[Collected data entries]
• • •

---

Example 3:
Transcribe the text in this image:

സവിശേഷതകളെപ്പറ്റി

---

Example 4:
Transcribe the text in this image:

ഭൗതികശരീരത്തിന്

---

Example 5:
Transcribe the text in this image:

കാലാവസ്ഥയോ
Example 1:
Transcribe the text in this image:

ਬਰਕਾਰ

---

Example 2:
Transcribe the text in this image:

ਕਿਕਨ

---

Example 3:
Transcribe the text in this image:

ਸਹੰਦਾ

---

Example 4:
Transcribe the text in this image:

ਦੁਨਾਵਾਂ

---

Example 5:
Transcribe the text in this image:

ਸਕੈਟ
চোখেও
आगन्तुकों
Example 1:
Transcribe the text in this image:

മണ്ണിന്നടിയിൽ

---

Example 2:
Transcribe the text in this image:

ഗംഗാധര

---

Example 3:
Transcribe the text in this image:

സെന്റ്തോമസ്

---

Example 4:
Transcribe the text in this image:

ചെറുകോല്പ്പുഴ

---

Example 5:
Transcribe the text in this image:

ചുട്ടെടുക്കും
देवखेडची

• • •

■ WHAT TO PRODUCE: Write the entries out once more, exactly as given.

■ EXERCISE RESPONSE:
---

Example 3:
Transcribe the text in this image:

സവിശേഷതകളെപ്പറ്റി

---

Example 4:
Transcribe the text in this image:

ഭൗതികശരീരത്തിന്

---

Example 5:
Transcribe the text in this image:

കാലാവസ്ഥയോ
Example 1:
Transcribe the text in this image:

ਬਰਕਾਰ

---

Example 2:
Transcribe the text in this image:

ਕਿਕਨ

---

Example 3:
Transcribe the text in this image:

ਸਹੰਦਾ

---

Example 4:
Transcribe the text in this image:

ਦੁਨਾਵਾਂ

---

Example 5:
Transcribe the text in this image:

ਸਕੈਟ
চোখেও
आगन्तुकों
Example 1:
Transcribe the text in this image:

മണ്ണിന്നടിയിൽ

---

Example 2:
Transcribe the text in this image:

ഗംഗാധര

---

Example 3:
Transcribe the text in this image:

സെന്റ്തോമസ്

---

Example 4:
Transcribe the text in this image:

ചെറുകോല്പ്പുഴ

---

Example 5:
Transcribe the text in this image:

ചുട്ടെടുക്കും
देवखेडची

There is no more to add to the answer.